CO2, light and temperature influence senescence and protein degradation in wheat leaf segments

Effects of environmental conditions influencing photosynthesis and photorespiration on senescence and net protein degradation were investigated in segments from the first leaf of young wheat (Triticum aestivum cv. Arina) plants. The segments were floated on H2O at 25, 30 or 35 degrees C in continuous light (PAR: 50 or 150 mu mol m(-2) s(-1)) in ambient air and in CO2-depleted air. Stromal enzymes, including phosphoglycolate phosphatase, glutamine synthetase, ferredoxin-dependent glutamate synthase, phosphoribulokinase, and the peroxisomal enzyme, glycolate oxidase, were detected by SDS-PAGE followed by immunoblotting with specific antibodies. In general, the net degradation of proteins and chlorophylls was delayed in CO2-depleted air. However, little effect of CO2 on protein degradation was observed at 25 degrees C under the lower level of irradiance. The senescence retardation by the removal of CO2 was most pronounced at 30 degrees C and at the higher irradiance. The stromal enzymes declined in a coordinated manner. Immunoreactive fragments from the degraded polypeptides were in most cases not detectable.

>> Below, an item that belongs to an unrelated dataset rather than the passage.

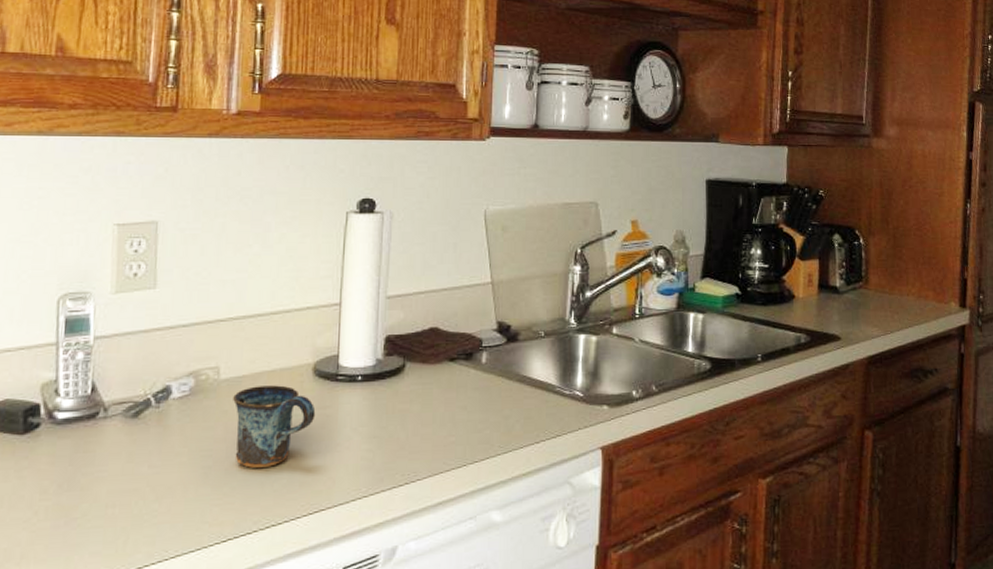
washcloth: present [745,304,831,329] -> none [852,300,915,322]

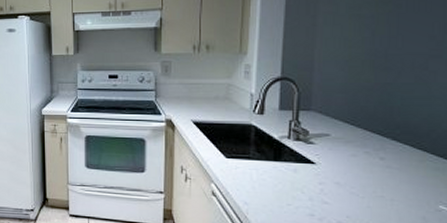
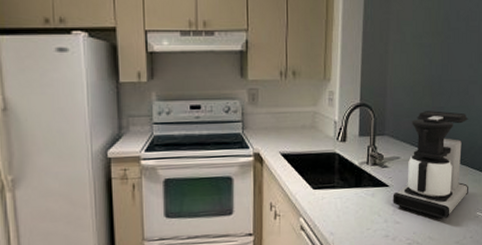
coffee maker: none [320,87,428,207] -> present [392,111,469,219]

However, an insolubilized fragment of glycolate oxidase accumulated in vivo, especially at 25 degrees C in the presence of CO2. Detection of this fragment was minimal after incubation at 30 degrees C and completely absent on blots from segments kept at 35 degrees C. In CO2-depleted air, the fragment was only weakly detectable after incubation at 25 degrees C. The results from these investigations indicate that environmental conditions that influence photosynthesis may interfere with senescence and protein catabolism in wheat leaves.